● **Texto**
Ex-diretor da Vale fora chamado de volta pelo governo, só não sabia que para o lugar de Agnelli
Ao decidir em dezembro que uma década na direção da Vale já era muito para o executivo Roger Agnelli e para uma empresa controlada por fundos de pensão de empresas estatais e o BNDES, a presidente Dilma Rousseff impôs uma condição, segundo os raros assessores que consultou sobre a sucessão: que ocorresse em ambiente de mercado.
A mensagem foi objetiva: Agnelli, ex-diretor de participações do Bradesco, sócio da holdingValepar, que reúne o bloco de controle da Vale, e por essa razão presidia o Conselho de Administração até ser guindado à direção executiva, estava desgastado para continuar à frente da ex-estatal. Mas nenhum interesse de partidos, mesmo do PT, deveria ser considerado nas negociações para sua substituição.

● **Material fornecido**

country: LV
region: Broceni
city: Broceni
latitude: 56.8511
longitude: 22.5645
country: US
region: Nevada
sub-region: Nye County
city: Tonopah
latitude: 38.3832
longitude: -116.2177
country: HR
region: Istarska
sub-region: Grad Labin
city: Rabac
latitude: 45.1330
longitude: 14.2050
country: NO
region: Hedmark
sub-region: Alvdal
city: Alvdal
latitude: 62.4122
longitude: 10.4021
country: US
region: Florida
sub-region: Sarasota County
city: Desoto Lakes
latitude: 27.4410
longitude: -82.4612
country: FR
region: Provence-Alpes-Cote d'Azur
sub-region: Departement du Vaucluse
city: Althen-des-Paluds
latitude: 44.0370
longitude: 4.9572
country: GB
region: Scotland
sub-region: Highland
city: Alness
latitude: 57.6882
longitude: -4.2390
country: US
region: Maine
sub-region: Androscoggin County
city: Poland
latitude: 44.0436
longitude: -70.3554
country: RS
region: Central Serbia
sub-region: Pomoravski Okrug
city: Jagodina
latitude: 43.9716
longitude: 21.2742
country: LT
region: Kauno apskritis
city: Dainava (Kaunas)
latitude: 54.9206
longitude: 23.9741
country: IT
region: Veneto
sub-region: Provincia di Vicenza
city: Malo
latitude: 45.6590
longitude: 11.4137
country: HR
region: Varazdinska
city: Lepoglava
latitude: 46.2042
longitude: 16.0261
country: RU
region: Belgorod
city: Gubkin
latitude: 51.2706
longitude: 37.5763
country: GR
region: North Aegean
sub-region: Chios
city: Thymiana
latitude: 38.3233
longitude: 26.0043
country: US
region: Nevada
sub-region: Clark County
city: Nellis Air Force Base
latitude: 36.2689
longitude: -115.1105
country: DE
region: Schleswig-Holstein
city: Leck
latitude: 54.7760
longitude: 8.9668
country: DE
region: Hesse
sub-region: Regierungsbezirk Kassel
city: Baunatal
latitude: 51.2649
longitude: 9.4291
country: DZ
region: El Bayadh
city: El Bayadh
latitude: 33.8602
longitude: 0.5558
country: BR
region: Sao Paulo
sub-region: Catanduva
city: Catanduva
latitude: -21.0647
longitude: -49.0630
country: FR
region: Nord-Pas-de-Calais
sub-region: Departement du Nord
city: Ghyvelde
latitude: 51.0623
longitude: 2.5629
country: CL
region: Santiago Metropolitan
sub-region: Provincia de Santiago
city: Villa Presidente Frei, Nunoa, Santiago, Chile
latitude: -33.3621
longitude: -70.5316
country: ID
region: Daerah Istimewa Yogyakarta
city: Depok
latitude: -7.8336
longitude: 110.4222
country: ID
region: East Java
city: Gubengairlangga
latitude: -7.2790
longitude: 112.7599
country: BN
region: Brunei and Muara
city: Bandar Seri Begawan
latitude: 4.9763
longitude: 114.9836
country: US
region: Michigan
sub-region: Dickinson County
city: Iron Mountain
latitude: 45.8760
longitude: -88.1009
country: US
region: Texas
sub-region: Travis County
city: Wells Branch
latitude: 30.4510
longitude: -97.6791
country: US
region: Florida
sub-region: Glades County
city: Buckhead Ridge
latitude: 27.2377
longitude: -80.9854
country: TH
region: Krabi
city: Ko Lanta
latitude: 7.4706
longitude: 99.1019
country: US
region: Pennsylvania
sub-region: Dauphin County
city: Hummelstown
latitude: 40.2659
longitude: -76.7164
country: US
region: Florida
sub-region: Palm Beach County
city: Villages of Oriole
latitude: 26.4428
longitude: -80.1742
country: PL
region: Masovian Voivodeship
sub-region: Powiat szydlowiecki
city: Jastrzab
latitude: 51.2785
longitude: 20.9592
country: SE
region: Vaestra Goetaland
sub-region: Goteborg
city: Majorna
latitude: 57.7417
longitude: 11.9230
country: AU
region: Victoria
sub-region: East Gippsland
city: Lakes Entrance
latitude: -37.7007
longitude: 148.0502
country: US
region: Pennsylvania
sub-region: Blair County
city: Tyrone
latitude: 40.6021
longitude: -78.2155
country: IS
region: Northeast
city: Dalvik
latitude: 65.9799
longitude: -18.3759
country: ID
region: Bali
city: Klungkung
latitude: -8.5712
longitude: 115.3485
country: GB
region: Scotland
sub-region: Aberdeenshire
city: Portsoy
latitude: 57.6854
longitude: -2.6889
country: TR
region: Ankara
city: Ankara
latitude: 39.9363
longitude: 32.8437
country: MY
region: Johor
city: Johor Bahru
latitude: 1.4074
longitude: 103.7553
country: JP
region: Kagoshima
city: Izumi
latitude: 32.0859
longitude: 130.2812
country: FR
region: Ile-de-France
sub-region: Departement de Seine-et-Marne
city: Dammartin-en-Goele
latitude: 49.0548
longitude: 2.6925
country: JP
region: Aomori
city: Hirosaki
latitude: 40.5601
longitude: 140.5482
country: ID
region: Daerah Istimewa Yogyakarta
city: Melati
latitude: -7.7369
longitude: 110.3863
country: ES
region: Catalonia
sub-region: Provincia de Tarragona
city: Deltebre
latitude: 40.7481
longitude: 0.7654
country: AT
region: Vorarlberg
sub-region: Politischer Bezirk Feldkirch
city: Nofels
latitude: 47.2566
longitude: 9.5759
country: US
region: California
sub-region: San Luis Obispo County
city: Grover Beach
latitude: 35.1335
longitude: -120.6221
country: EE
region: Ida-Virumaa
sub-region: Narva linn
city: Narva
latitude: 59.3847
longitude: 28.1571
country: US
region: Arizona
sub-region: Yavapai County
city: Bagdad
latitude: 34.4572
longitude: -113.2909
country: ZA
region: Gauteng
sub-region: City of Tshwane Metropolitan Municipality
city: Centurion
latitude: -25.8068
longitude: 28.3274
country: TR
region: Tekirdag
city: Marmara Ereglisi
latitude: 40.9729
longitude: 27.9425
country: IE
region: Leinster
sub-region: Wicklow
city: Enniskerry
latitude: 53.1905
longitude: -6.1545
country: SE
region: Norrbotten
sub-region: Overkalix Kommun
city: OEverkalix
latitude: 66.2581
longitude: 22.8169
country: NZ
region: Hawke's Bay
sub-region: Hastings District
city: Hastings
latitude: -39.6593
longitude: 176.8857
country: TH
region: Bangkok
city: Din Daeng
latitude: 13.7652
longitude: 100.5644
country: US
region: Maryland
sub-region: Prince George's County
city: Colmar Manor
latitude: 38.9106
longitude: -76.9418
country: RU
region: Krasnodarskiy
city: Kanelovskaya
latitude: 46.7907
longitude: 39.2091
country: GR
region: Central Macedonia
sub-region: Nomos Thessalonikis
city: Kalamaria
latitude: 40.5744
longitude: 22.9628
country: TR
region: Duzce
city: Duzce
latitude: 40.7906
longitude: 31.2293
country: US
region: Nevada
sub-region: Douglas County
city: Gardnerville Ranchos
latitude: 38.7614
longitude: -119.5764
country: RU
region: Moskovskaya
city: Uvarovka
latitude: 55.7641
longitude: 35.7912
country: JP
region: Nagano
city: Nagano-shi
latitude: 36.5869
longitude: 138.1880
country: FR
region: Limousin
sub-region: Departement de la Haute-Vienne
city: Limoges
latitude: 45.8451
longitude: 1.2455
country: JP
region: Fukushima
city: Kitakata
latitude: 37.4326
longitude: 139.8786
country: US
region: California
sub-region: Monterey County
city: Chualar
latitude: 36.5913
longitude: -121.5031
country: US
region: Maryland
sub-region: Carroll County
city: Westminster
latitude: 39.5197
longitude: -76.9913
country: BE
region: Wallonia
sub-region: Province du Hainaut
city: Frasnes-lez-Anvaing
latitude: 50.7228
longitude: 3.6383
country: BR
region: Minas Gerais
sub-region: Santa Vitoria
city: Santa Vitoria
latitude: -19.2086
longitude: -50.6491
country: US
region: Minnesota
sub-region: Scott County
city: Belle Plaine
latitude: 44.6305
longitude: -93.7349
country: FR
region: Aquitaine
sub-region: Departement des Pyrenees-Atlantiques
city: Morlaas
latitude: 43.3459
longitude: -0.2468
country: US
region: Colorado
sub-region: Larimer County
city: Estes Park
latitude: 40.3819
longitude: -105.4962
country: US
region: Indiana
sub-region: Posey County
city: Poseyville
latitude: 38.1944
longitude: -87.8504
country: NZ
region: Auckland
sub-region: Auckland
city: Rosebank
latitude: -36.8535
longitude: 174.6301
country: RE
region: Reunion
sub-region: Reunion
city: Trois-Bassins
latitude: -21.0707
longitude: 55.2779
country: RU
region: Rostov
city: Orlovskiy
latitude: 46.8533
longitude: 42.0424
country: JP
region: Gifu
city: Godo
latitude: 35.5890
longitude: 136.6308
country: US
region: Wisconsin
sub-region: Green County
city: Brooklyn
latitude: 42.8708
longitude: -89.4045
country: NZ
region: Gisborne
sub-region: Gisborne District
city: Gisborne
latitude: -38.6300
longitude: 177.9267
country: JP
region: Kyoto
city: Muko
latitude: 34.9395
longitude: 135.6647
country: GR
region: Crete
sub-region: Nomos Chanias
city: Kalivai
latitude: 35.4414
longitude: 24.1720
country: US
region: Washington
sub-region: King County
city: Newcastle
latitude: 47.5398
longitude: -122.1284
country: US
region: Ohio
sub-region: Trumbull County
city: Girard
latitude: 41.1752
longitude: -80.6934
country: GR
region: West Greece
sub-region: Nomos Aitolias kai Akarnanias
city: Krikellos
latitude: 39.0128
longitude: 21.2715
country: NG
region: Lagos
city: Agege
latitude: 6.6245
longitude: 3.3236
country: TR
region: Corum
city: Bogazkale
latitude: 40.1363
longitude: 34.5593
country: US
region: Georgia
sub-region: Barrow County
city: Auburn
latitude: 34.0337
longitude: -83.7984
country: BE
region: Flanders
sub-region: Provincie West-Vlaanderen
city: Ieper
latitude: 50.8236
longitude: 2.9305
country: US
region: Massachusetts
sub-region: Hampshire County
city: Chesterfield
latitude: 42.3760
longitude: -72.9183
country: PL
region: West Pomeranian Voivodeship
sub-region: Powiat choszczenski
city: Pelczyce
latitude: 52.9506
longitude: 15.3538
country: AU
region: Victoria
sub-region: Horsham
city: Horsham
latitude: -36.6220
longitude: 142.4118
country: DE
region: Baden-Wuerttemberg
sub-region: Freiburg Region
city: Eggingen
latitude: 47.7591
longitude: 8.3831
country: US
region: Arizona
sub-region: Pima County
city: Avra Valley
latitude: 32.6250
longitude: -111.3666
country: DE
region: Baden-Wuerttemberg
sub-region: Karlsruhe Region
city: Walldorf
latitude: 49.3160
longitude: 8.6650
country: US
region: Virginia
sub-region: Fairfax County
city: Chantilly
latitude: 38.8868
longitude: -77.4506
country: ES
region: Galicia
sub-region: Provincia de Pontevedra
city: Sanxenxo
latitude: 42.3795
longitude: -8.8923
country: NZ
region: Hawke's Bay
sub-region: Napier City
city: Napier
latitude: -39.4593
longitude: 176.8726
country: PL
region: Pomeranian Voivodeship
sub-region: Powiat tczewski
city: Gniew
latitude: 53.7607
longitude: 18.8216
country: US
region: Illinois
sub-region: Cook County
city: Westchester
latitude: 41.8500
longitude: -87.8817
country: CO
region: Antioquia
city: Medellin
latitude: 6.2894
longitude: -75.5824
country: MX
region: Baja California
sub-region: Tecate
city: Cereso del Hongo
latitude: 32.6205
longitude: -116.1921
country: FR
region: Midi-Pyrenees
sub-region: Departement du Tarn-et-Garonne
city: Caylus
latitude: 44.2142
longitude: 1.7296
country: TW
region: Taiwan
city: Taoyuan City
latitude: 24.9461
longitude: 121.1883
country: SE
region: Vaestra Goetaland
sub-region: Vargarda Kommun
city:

● **Exercício proposto 1**
Responda, com base no texto sobre a sucessão na Vale:
(a) Por quanto tempo Roger Agnelli esteve na direção da Vale?
(b) Que condição a presidente Dilma Rousseff impôs para a sucessão?
(c) Que cargo Agnelli havia ocupado no Bradesco?
● **Exercício proposto 2**
Transcreva, do texto sobre a sucessão na Vale, o trecho que vai de "Ex-diretor da Vale" até "ambiente de mercado.".

● **Resposta correta 1**
(a) Uma década.
(b) Que a sucessão ocorresse em ambiente de mercado.
(c) Diretor de participações.

● **Resposta correta 2**
Ex-diretor da Vale fora chamado de volta pelo governo, só não sabia que para o lugar de Agnelli
Ao decidir em dezembro que uma década na direção da Vale já era muito para o executivo Roger Agnelli e para uma empresa controlada por fundos de pensão de empresas estatais e o BNDES, a presidente Dilma Rousseff impôs uma condição, segundo os raros assessores que consultou sobre a sucessão: que ocorresse em ambiente de mercado.